• _Exercise text_
--

We seek to prove here that

##\mathbf X^m - \mathbf X^{m-1} = \mathbf X^{m-1}\big(\mathbf X - \mathbf I\big) = \big(\mathbf X -0\mathbf I\big)^{m-1}\big(\mathbf X - \mathbf I\big) = \mathbf 0##

or equivalently that
##\mathbf X^m = \mathbf X^{m-1}##

We proceed to do this one vector at a time by showing
## \mathbf s_k^T \mathbf X^m = \mathbf s_k^T \mathbf X^{m-1}##
for ##m## well chosen row vectors.

first, consider
##\mathbf s_m := \mathbf 1##

the ones vector is a left eigenvector of ##\mathbf X##, with eigenvalue of 1, which gives us

##\mathbf 1^T= \mathbf 1^T \mathbf X = \mathbf 1^T \mathbf X^2 = \mathbf 1^T \mathbf X^3 = ... = \mathbf 1^T \mathbf X^{m-1} = \mathbf 1^T \mathbf X^{m}##

This is so easy to work with, it suggests that we may be able to build an entire proof by using it as a base case of sorts.

--

• _Your assignment_
Carry on the argument about the powers of the matrix X, starting right after its final sentence.

• _Raw data_

--

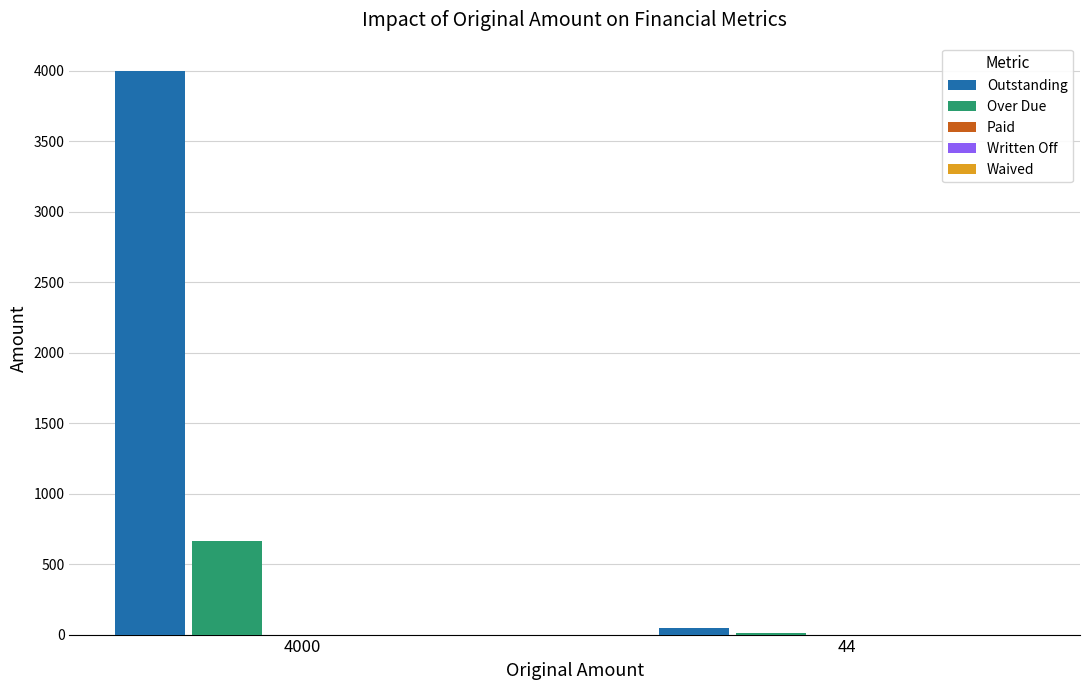

Is the value of Over Due at 4000 greater than the value of Outstanding at 44?

Yes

--

• _Output_
The key insight is to then view everything in terms of the underlying directed graph. Let's consider reversing the transition diagram associated with the markov chain, and ignore re-normalization that would typically be done when trying to reverse a markov chain. (Equivalently, we're just transposing our matrix and no longer calling it a markov chain.)
- - - -
edit: the right way to state this is to say we are not using our matrix as a transition matrix but instead as an expectations operator (which is naturally given by the transpose).
- - - -

for illustrative purposes, consider the ##m :=7## case. Literally interpreted our backwards walk has a transition diagram that looks like this: (note for graphics formatting, ##1-p## was not rendering properly, so ##q:= 1-p## has been used in the above)

But there is some special structure about dealing with the ones vector (equivalently, being in a uniform un-normalized distribution). And looking at the above diagram we can see that node 7 has rather different behavior than the others, so let's ignore it for the moment.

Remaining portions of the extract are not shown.